A volta ao trabalho dá mais estrutura ao dia a dia. Keystone

Após ter passado por um período de depressão e adição, Peter* conseguiu um emprego estável. Para pessoas como Peter, encontrar trabalho, ou mantê-lo, pode ser uma situação vantajosa para ambos empregado e empregador. Enquanto a Suíça se sai bem em relação a outros países nesse sentido, a OCDE diz que há espaço para melhorias.

“Três ou quatro anos atrás, eu não tinha nenhuma perspectiva. Estou muito melhor agora”, diz Peter, que já lutou contra o vício e a depressão. Agora ele trabalha na recepção de uma casa de repouso, quatro dias por semana.

Magro e de fala mansa, com 27 anos de idade, Peter encontrou o trabalho através do Job Coach Placement (JCP)Link externo, um programa de emprego apoiado pelo serviço psiquiátrico da Universidade de Berna.

“O objetivo é reintegrar as pessoas no mercado de trabalho, passo-a-passo”, diz a ‘job coach’ Caroline Wyss para swissinfo.ch. Algumas estão se recuperando de uma síndrome de burnout ou de uma depressão; outras sofrem de doenças como esquizofrenia ou transtorno bipolar.

“Quando elas nos procuram, em primeiro lugar analisamos a situação, a experiência de trabalho delas e seus pontos fortes”, explica Wyss. Peter, por exemplo, tinha uma formação de ‘mediamatician’, alguém com uma ampla gama de habilidades – administração, informática, multimídia e marketing.

Porém, seus problemas o impediram de seguir uma carreira.

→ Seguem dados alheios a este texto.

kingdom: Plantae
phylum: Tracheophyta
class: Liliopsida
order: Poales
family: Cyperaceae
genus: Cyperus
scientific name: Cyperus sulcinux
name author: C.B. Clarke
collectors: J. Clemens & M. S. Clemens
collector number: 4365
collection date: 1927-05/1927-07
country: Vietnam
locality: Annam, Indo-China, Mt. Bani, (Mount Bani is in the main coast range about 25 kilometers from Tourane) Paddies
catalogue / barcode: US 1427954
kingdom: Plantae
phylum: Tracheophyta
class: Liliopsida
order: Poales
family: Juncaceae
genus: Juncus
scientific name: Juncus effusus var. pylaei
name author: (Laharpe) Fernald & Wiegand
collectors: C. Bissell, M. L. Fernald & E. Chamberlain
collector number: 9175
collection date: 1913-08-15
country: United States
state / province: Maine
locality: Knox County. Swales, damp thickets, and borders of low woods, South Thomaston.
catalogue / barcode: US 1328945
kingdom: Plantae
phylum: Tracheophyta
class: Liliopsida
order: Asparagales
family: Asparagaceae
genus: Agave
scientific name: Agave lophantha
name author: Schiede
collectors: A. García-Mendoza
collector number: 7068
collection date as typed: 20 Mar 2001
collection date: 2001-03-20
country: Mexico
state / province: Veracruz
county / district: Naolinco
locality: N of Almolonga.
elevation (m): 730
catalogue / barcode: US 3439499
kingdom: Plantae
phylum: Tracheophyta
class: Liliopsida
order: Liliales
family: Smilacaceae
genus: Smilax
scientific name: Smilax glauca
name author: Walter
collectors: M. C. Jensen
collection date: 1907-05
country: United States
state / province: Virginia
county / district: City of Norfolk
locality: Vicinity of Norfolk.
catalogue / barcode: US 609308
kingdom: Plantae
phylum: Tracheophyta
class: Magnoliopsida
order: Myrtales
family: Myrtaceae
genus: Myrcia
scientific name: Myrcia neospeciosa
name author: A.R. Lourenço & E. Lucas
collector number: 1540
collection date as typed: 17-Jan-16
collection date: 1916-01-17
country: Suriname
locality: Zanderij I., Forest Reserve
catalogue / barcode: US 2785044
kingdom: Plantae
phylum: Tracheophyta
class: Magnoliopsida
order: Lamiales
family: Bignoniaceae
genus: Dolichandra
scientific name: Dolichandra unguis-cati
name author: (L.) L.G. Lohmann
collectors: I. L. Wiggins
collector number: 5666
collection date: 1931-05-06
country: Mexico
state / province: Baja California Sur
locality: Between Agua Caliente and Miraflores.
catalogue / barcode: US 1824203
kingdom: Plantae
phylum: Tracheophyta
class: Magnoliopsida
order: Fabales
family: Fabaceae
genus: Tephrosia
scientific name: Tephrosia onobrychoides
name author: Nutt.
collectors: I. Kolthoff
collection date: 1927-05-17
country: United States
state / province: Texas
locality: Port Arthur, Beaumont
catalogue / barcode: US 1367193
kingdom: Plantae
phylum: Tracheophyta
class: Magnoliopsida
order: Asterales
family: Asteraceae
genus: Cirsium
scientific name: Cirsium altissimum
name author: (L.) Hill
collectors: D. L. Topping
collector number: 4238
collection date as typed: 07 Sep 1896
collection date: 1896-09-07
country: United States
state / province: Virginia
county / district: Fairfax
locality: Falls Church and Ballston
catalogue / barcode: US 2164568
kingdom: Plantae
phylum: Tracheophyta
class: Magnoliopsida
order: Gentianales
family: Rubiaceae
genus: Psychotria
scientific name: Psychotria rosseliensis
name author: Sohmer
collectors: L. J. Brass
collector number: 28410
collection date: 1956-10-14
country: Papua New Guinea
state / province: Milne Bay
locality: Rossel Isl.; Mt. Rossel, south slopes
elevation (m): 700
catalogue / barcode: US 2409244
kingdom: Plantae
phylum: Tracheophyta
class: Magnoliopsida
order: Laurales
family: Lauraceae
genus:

Ele chegou a realizar alguns trabalhos ocasionais, mas nada firme, e acabou tendo que ser amparado pelo seguro desemprego e invalidez.

Situação suíça

Em todo o mundo, uma em cada cinco pessoas sofre de um problema mental em algum momento da vida – o que pode ter um efeito devastador sobre suas perspectivas de carreira.

“Cerca de uma em cada três pessoas que recebem prestações do seguro desemprego, invalidez ou da assistência social, na Suíça, sofre de um transtorno mental”, revela um relatório da OCDE publicado no início deste ano. “A taxa de desemprego das pessoas com doença mental é mais do que o dobro da taxa geral”, continua o estudo.

O risco delas caírem na pobreza é menos dramático em comparação com outros países da OCDE, já que a Suíça é mais generosa nas indenizações por doença, invalidez e desemprego. E com mais psiquiatras per capita do que qualquer outro país pesquisado, o país oferece uma ampla gama de clínicas e opções de tratamento.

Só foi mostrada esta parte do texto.